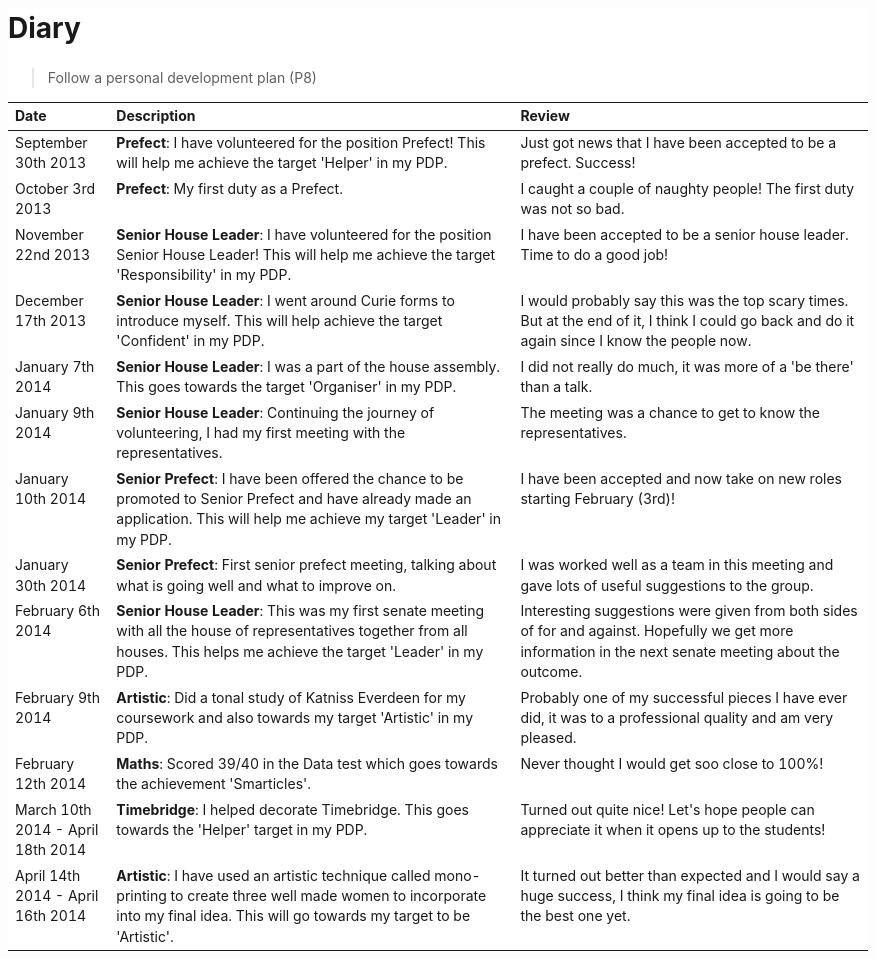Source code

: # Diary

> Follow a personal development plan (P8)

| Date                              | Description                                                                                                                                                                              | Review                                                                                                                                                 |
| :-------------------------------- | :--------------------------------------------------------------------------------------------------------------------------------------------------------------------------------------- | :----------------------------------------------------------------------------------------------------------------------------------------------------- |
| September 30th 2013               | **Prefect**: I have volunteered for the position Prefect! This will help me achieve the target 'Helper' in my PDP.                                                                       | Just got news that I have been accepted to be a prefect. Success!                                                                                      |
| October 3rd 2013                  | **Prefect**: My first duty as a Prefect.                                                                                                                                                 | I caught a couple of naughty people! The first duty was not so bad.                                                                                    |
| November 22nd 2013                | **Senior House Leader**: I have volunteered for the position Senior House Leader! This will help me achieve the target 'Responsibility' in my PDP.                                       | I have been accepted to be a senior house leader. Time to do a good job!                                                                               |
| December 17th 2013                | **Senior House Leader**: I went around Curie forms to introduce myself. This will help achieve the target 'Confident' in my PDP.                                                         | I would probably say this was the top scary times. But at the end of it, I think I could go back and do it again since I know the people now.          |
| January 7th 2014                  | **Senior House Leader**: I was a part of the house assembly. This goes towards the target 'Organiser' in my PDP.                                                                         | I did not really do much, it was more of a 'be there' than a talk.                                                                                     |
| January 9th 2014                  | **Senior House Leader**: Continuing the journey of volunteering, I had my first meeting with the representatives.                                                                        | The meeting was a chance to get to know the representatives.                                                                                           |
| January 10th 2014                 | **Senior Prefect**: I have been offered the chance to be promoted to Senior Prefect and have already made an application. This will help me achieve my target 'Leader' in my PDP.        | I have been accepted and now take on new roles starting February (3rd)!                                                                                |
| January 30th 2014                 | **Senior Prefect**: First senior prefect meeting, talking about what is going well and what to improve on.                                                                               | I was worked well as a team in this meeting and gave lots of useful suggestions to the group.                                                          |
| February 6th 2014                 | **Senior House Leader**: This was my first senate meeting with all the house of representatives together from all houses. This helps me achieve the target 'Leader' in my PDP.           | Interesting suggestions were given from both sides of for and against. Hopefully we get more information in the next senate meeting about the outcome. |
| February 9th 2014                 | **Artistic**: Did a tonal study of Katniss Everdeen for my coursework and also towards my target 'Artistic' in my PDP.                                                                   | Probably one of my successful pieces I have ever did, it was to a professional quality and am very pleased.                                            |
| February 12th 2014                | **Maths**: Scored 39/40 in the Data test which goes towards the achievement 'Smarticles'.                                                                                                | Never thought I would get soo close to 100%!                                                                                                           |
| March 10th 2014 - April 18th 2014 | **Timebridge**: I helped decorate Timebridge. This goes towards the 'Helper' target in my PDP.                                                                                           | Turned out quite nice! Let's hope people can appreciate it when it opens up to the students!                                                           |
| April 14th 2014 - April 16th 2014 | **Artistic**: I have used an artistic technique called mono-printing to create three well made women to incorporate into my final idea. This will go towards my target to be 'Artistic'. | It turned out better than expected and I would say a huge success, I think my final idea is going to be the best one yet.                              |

Exercise brief
Rewrite the lines of the diary source in the entry above as a numbered list, skipping blank lines and leaving the pictures out.

Response to the task
1. Source code
2. : # Diary
3. > Follow a personal development plan (P8)
4. | Date                              | Description                                                                                                                                                                              | Review                                                                                                                                                 |
5. | :-------------------------------- | :--------------------------------------------------------------------------------------------------------------------------------------------------------------------------------------- | :----------------------------------------------------------------------------------------------------------------------------------------------------- |
6. | September 30th 2013               | **Prefect**: I have volunteered for the position Prefect! This will help me achieve the target 'Helper' in my PDP.                                                                       | Just got news that I have been accepted to be a prefect. Success!                                                                                      |
7. | October 3rd 2013                  | **Prefect**: My first duty as a Prefect.                                                                                                                                                 | I caught a couple of naughty people! The first duty was not so bad.                                                                                    |
8. | November 22nd 2013                | **Senior House Leader**: I have volunteered for the position Senior House Leader! This will help me achieve the target 'Responsibility' in my PDP.                                       | I have been accepted to be a senior house leader. Time to do a good job!                                                                               |
9. | December 17th 2013                | **Senior House Leader**: I went around Curie forms to introduce myself. This will help achieve the target 'Confident' in my PDP.                                                         | I would probably say this was the top scary times. But at the end of it, I think I could go back and do it again since I know the people now.          |
10. | January 7th 2014                  | **Senior House Leader**: I was a part of the house assembly. This goes towards the target 'Organiser' in my PDP.                                                                         | I did not really do much, it was more of a 'be there' than a talk.                                                                                     |
11. | January 9th 2014                  | **Senior House Leader**: Continuing the journey of volunteering, I had my first meeting with the representatives.                                                                        | The meeting was a chance to get to know the representatives.                                                                                           |
12. | January 10th 2014                 | **Senior Prefect**: I have been offered the chance to be promoted to Senior Prefect and have already made an application. This will help me achieve my target 'Leader' in my PDP.        | I have been accepted and now take on new roles starting February (3rd)!                                                                                |
13. | January 30th 2014                 | **Senior Prefect**: First senior prefect meeting, talking about what is going well and what to improve on.                                                                               | I was worked well as a team in this meeting and gave lots of useful suggestions to the group.                                                          |
14. | February 6th 2014                 | **Senior House Leader**: This was my first senate meeting with all the house of representatives together from all houses. This helps me achieve the target 'Leader' in my PDP.           | Interesting suggestions were given from both sides of for and against. Hopefully we get more information in the next senate meeting about the outcome. |
15. | February 9th 2014                 | **Artistic**: Did a tonal study of Katniss Everdeen for my coursework and also towards my target 'Artistic' in my PDP.                                                                   | Probably one of my successful pieces I have ever did, it was to a professional quality and am very pleased.                                            |
16. | February 12th 2014                | **Maths**: Scored 39/40 in the Data test which goes towards the achievement 'Smarticles'.                                                                                                | Never thought I would get soo close to 100%!                                                                                                           |
17. | March 10th 2014 - April 18th 2014 | **Timebridge**: I helped decorate Timebridge. This goes towards the 'Helper' target in my PDP.                                                                                           | Turned out quite nice! Let's hope people can appreciate it when it opens up to the students!                                                           |
18. | April 14th 2014 - April 16th 2014 | **Artistic**: I have used an artistic technique called mono-printing to create three well made women to incorporate into my final idea. This will go towards my target to be 'Artistic'. | It turned out better than expected and I would say a huge success, I think my final idea is going to be the best one yet.                              |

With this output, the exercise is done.